● **WHAT TO PRODUCE**
The reply should hold only the lines from the one with "right hip: (423, 246)" to the one with "left elbow: (268, 500)", both ends kept, exactly as they appear below, without any pictures.

(Saved data entries)

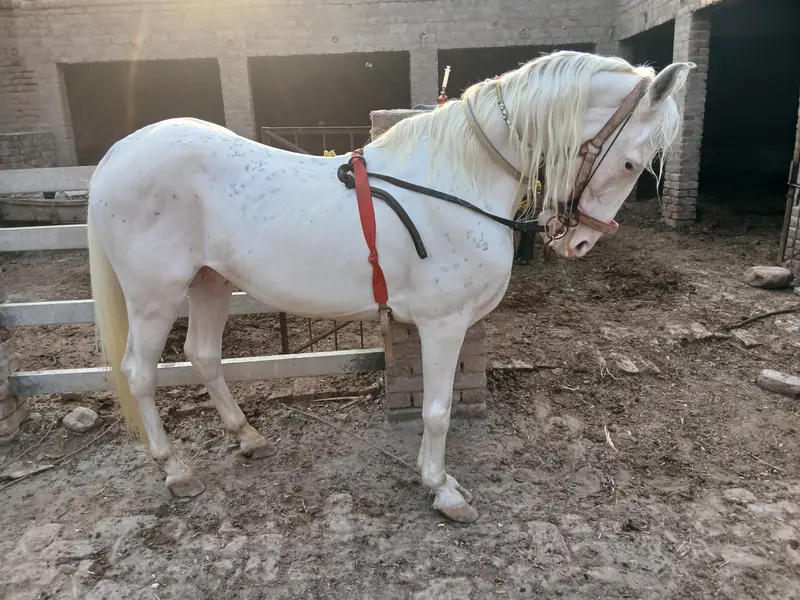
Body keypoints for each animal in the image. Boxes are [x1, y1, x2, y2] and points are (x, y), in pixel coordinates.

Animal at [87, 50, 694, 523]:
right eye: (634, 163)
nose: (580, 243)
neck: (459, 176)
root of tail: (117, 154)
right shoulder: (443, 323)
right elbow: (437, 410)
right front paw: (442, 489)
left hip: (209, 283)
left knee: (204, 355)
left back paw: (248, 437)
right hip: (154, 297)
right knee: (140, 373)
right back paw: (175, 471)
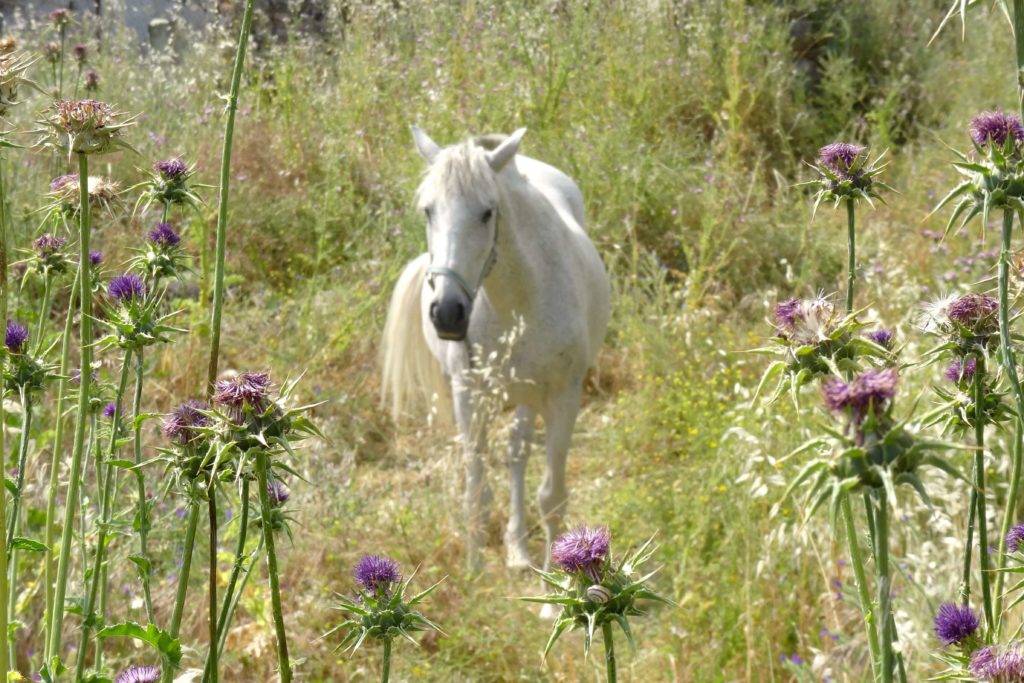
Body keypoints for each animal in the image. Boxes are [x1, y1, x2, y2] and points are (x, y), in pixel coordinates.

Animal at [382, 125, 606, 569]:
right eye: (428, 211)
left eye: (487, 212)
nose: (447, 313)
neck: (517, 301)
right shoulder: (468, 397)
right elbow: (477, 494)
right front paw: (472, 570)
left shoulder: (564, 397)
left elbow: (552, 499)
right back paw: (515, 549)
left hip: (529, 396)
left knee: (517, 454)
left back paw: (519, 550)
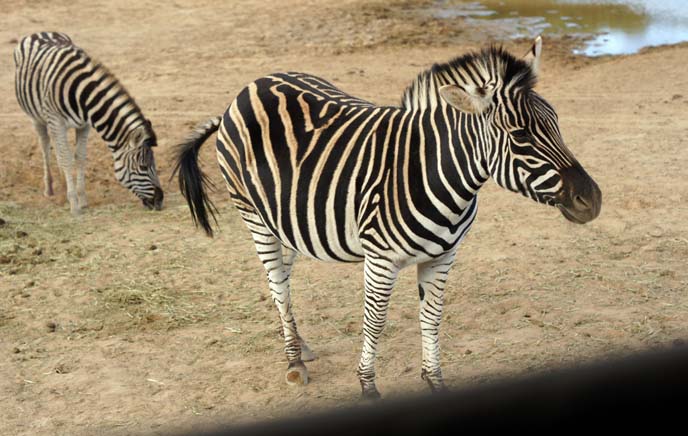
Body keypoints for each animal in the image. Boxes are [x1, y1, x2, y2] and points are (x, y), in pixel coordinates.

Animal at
--
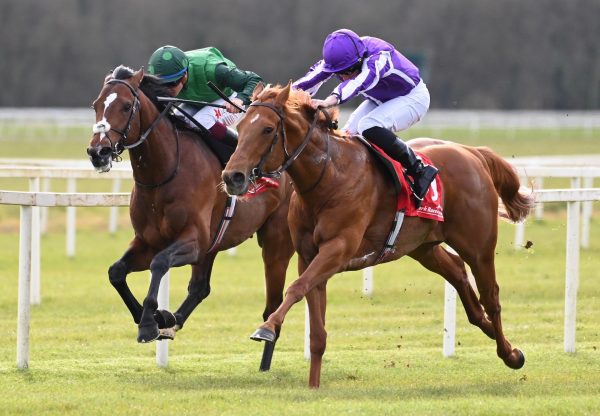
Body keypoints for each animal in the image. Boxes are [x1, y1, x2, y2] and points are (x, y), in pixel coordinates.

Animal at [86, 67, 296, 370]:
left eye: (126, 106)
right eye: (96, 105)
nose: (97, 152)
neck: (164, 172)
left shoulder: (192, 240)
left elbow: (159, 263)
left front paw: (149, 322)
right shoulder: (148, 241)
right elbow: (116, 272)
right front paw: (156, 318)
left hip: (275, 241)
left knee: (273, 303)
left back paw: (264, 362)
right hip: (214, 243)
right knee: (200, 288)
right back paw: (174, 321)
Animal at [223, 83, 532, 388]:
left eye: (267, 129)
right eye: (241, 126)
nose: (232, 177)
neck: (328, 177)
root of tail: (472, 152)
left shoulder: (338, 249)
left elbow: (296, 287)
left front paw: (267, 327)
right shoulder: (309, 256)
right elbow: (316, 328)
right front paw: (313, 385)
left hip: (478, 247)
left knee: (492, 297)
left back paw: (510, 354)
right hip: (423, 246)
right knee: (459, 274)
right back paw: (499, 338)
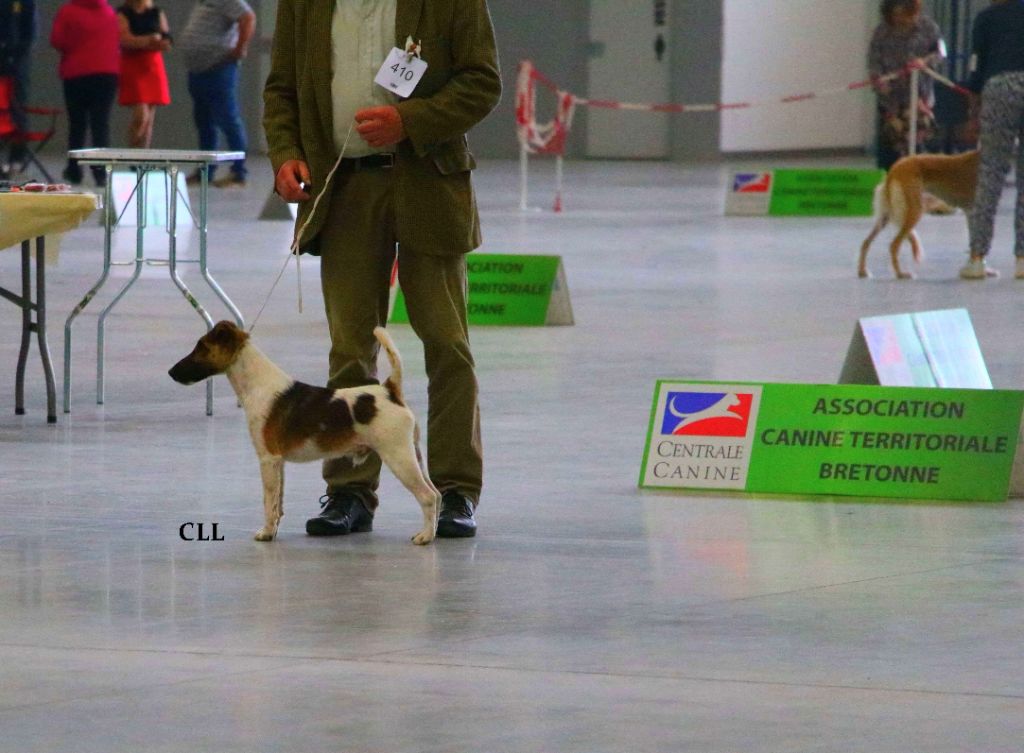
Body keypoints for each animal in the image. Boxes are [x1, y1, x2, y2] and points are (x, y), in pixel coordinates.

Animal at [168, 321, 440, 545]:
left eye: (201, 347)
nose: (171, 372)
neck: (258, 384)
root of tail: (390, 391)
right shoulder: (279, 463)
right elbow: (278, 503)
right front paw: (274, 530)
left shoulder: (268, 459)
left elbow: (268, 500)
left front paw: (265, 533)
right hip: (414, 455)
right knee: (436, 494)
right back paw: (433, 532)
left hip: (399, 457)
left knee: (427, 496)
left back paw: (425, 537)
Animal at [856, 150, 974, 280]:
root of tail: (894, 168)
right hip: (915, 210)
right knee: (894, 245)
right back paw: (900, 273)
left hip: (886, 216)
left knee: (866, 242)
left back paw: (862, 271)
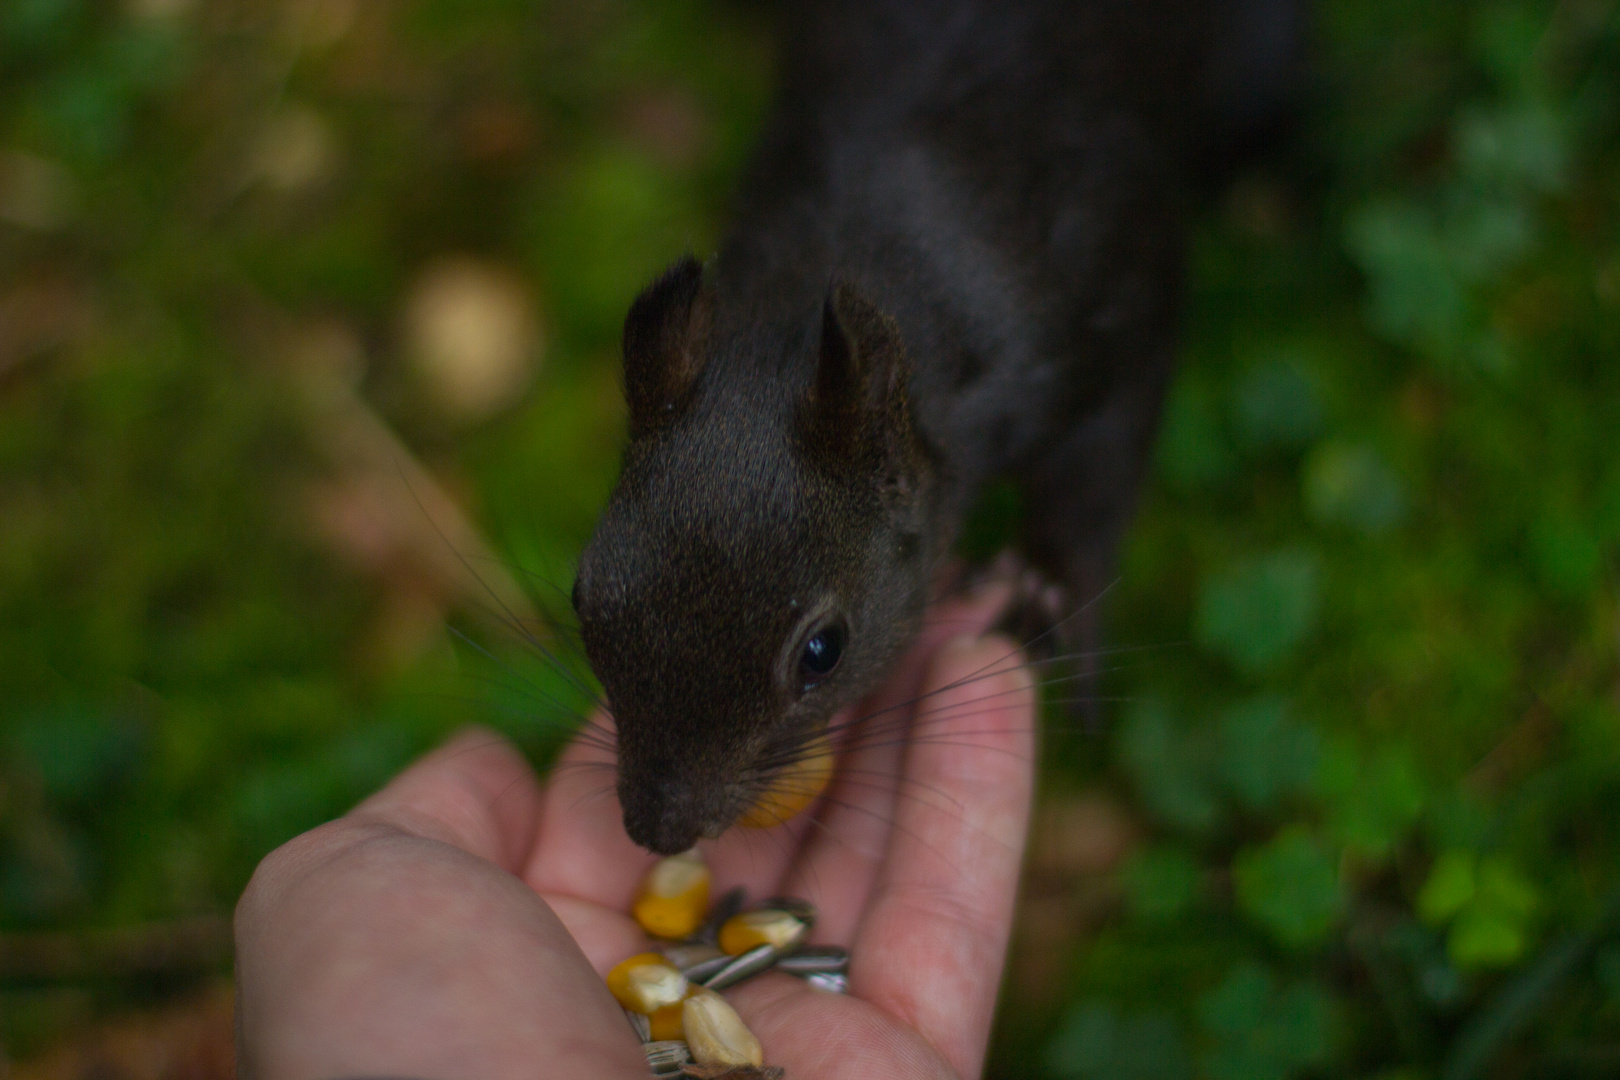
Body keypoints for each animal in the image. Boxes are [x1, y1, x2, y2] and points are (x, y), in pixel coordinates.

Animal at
---
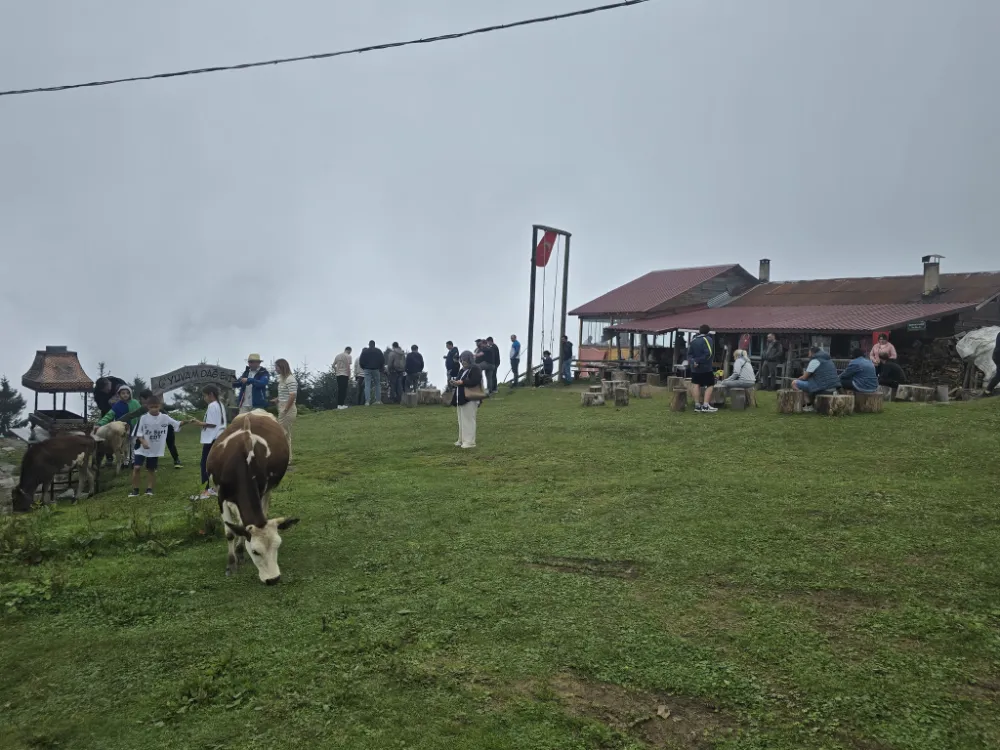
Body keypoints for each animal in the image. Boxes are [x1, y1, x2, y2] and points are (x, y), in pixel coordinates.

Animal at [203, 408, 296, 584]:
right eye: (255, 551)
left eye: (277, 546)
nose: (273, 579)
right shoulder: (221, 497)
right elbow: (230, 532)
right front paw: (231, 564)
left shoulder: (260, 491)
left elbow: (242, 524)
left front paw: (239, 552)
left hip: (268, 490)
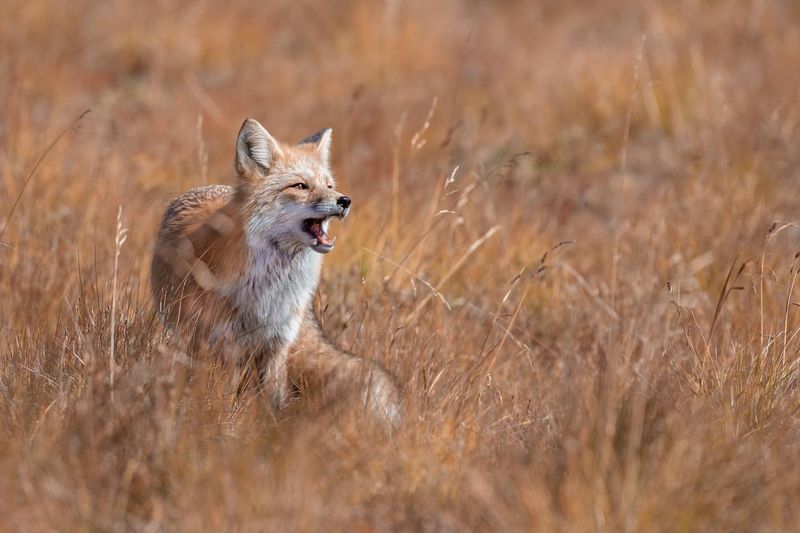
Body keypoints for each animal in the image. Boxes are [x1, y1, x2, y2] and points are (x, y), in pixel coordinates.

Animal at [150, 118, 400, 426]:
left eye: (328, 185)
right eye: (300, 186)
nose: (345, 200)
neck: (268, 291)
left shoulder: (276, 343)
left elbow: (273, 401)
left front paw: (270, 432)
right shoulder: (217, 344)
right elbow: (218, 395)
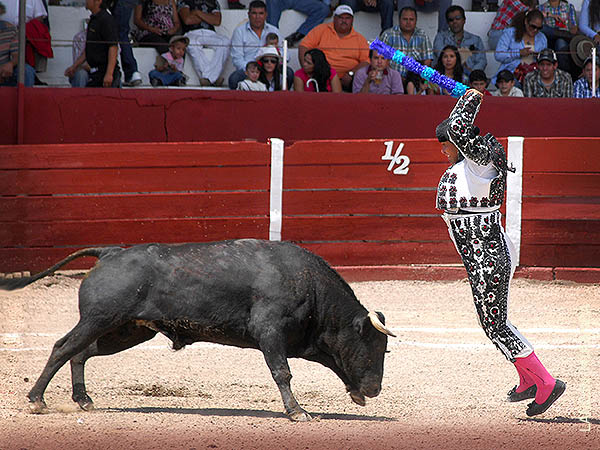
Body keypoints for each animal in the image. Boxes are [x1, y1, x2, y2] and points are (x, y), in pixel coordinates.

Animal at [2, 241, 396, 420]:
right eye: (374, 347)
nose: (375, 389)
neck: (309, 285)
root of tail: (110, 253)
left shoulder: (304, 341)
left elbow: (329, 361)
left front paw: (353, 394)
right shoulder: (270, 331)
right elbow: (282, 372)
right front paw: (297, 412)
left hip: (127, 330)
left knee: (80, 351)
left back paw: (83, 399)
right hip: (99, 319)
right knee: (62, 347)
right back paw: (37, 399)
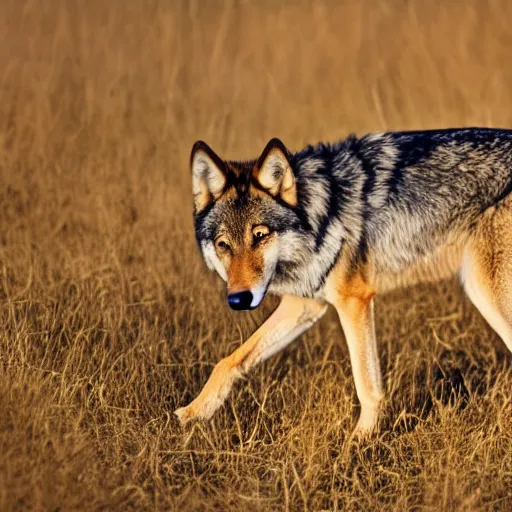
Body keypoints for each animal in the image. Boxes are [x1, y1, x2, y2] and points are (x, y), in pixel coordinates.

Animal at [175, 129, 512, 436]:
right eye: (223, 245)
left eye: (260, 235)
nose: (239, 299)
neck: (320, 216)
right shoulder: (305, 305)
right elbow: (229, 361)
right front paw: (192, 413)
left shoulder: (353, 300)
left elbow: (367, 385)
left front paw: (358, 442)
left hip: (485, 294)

● **OUTPUT FOR THIS TASK**
right hip: (423, 246)
right knee: (459, 274)
right back paw: (499, 338)
Body keypoints for each animal in the image. Boxes are [x1, y1, x2, y2] and points are (x, y), in pixel coordinates.

Animal at [168, 321, 440, 545]:
left eye: (201, 347)
nose: (171, 372)
neck: (258, 384)
root of tail: (390, 391)
right shoulder: (279, 463)
right elbow: (278, 503)
right front paw: (274, 530)
left shoulder: (268, 459)
left elbow: (268, 500)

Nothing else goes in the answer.